When Eric packed to leave that night for his fourth deployment, neither of us knew what to say or how to act. The relationship—or more accurately, the friendship—had dulled to a point unrecognizable to both of us. We were different people. We hadn’t been living in the same house for almost a year due to the fact that he’d been relocated to California and I opted to stay in Phoenix. We no longer shared the end-of-day moments like most couples. I had friends he’d never met or even heard of. As I walked him into the airport, like I had so many times before, tears were not in my eyes, nor were they in his. We no longer felt like Eric and Libbie—the kids who met in Myrtle Beach more than a decade before. We were just two people who happened to share a stack of bills and a hefty mortgage. There was a suffocating heaviness in both of our hearts, but not because he was leaving. It was because “we” were already gone.
“Be safe and call me when you get there,” I said.
Five years earlier, in the same scenario, I would have demanded, between giant sobs, that he call me at every possible chance.
He nodded in assurance.
“Don’t forget to feed the dogs when you get home,” he said. It was my turn to nod.
Five years earlier he would have smiled at me and said he’d be thinking of me every second.
“I guess that’s everything?” I said as he pulled down his last large sea bag.
Before, he would have held me in his arms and told me repeatedly that he loved me with all of his heart while he stroked my hair and I soaked his shirt with my tears.
“Yep,” he said. For the first time we didn’t know what to do. Do we kiss? Not wanting to force something that just wasn’t there, he pulled me in and we hugged. It was the last hug we would ever share as husband and wife. We both knew it.
Soon after, there were scheduled phone calls and emails as there had been all those times before, but they were far less frequent and included the bare minimum of details. I shared with him that I had decided to take up playing guitar. He let me know that he was doing really well in his Fantasy Football League. We were skimming the surface of one another’s lives.

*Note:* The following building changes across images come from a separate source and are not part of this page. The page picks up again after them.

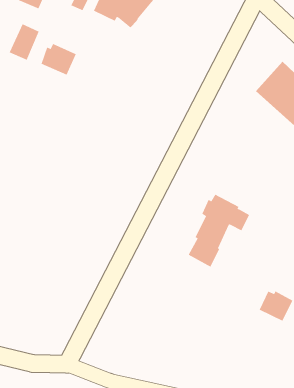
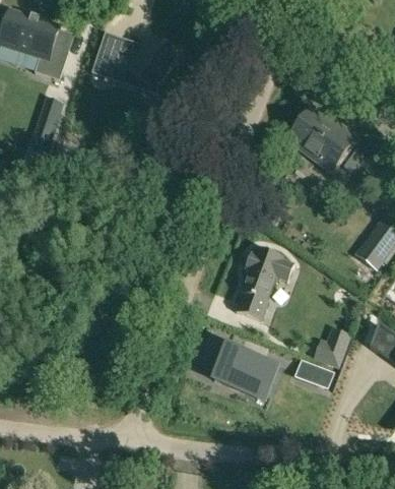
building: [41,43,76,76] -> none
building: none -> [214,345,277,390]
building: none -> [294,358,334,388]

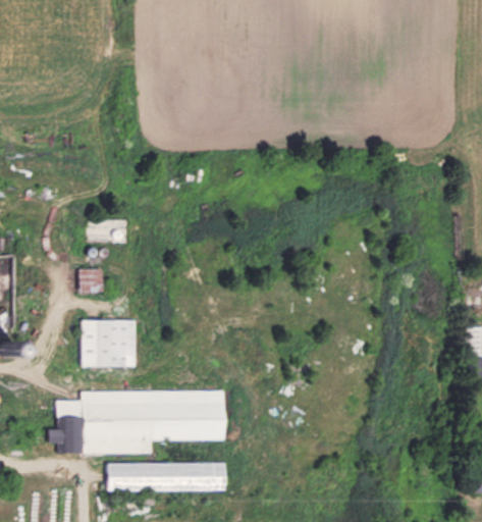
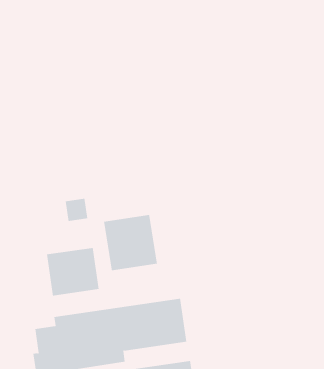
building: [78,269,102,293] -> [65,198,88,222]
building: none -> [104,214,157,271]

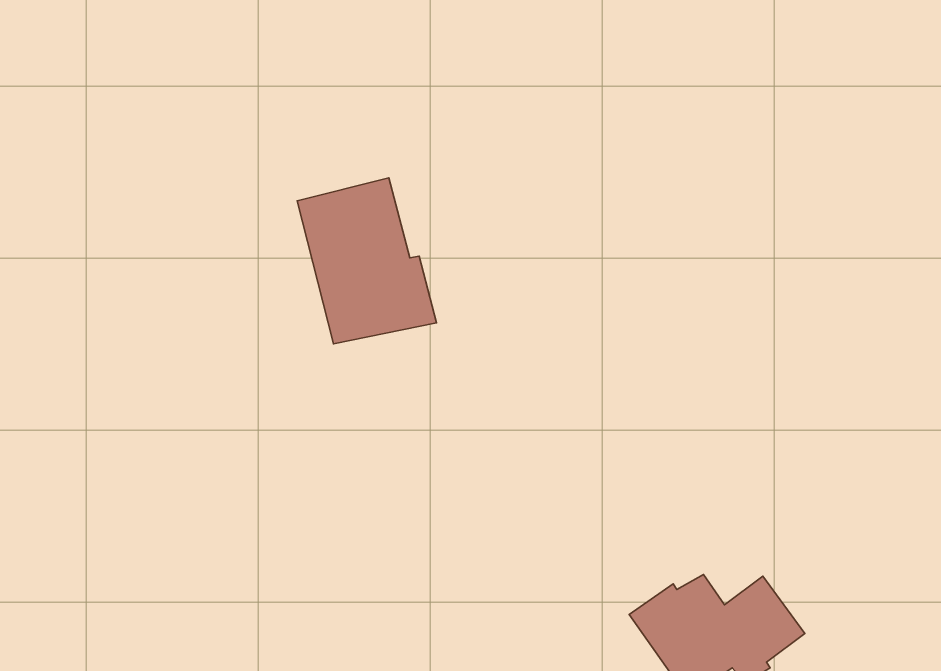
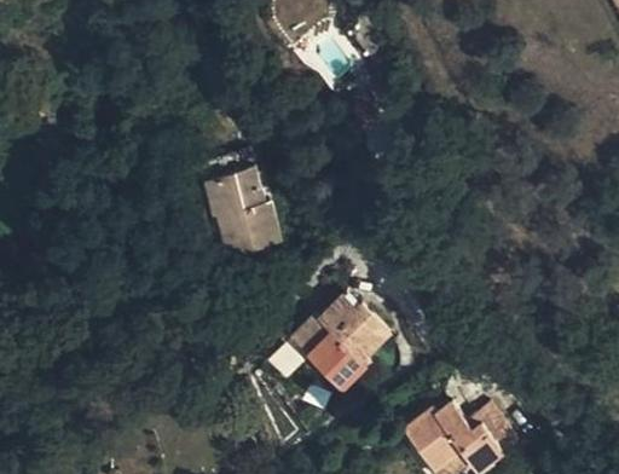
building: none -> [293,295,392,389]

With nothing but time, it’s hard to continue to suppress everything you’ve refuted since you were young. I found myself thinking often of my high school days and the afternoons spent in Karen’s bedroom. I retraced my virtual one-night stand repeatedly—reflecting on the words we used, the imagery we created as our bodies intertwined. I allowed myself some much-awaited latitude. I let my mind dwell on the feelings that created a barrier to a successful marriage with a good man. I entertained the thoughts I knew would be challenging for my friends and family to accept, especially my mother. I considered the emotions that seemed foreign to me but were stronger than anything I’d ever felt. My daydreams were daring—pressing on soft lips, meandering down the inviting curves of a faceless woman with a beautiful body.